It isn’t as simple as “Wal-Mart/Tesco are big, have market leverage, out-compete other smaller companies, and are therefore EEEVIL.”
Wal-Mart and Tesco are just better at playing the economic game than the others, and the smaller outfits generally don’t realize in time, that you can’t make money trying to sell the same Tide/Persil that Wal-Mart/Tesco does, except for 15% more than they charge.
Even in places where there are many Wal-Marts, you’ll notice that there are still other food, clothing, hardware and sporting goods stores. The catch is that all of the smaller stores have something about them that differentiates them from Wal-Mart (and the other stores in their category, usually). Wal-Mart has a lock on low prices, but they sacrifice variety and often quality to get that. You’re stuck with “Good Value” olive oil in a 32 oz bottle.
However, you can go to the local gourmet food store and get 27 different varieties of extra virgin olive oil. You pay more for this variety, but that’s what this whole post is about.
There are two basic strategies for businesses: being the lowest cost supplier, or differentiating yourself and charging a premium.

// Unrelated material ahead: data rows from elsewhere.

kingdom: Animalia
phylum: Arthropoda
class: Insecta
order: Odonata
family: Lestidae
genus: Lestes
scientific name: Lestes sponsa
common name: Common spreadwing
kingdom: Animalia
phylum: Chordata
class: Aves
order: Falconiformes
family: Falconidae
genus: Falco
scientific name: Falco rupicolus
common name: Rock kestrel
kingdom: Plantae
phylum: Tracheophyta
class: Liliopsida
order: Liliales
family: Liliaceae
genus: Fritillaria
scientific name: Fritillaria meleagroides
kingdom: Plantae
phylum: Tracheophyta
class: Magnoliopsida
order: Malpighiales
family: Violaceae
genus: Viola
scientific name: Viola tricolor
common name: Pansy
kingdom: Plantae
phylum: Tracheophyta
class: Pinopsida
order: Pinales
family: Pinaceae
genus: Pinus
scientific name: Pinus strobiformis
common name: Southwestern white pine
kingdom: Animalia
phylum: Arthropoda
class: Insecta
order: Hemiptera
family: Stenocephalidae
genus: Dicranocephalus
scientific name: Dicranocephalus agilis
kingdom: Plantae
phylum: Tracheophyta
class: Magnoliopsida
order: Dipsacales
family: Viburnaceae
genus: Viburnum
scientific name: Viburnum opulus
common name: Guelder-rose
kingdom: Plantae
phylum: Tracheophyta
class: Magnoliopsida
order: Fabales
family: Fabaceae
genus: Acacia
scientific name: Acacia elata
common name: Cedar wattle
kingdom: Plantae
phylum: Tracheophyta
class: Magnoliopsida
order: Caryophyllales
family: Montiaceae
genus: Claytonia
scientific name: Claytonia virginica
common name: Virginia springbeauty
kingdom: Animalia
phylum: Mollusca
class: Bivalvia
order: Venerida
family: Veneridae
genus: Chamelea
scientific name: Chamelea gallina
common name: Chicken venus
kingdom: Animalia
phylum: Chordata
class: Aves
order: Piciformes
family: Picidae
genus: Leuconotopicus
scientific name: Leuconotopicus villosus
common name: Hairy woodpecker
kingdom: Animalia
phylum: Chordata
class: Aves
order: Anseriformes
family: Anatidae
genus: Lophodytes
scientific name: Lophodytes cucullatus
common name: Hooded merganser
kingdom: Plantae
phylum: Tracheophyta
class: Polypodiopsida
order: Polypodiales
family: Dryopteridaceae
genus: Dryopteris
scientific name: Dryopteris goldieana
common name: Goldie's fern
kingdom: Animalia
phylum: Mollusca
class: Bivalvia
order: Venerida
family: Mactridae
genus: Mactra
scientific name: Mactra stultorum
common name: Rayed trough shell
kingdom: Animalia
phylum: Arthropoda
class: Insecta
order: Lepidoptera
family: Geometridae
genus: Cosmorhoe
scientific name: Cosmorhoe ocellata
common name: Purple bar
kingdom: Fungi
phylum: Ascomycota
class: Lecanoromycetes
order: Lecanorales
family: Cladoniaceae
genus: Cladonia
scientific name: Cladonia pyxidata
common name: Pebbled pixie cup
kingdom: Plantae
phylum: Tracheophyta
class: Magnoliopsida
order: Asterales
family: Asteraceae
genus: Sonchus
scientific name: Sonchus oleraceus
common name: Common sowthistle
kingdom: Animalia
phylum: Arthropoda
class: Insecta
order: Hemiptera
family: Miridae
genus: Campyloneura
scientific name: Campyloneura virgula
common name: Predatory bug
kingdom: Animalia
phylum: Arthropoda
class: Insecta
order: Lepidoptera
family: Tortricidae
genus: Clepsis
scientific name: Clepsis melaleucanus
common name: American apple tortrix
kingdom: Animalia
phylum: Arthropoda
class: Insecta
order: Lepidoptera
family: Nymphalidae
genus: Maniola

Obviously, Wal-Mart is excellent at the Low-Cost strategy. As a matter of fact, it’s pretty much their ONLY strategy.
Other stores successfully competing with Wal-Mart differentiate themselves somehow- whether it’s greater variety within the same category, whole different lines of products that Wal-Mart doesn’t sell, etc… You get the idea.
For example, every corner store, grocery, drugstore, convenience store and news stand all sell cigarettes and tobacco products. Yet there are still specialty tobacco stores who sell stuff you can’t get anywhere else.
I’ve always wondered why we don’t jump all over the small stores for not competing well, than get on the big one for doing what it is supposed to do.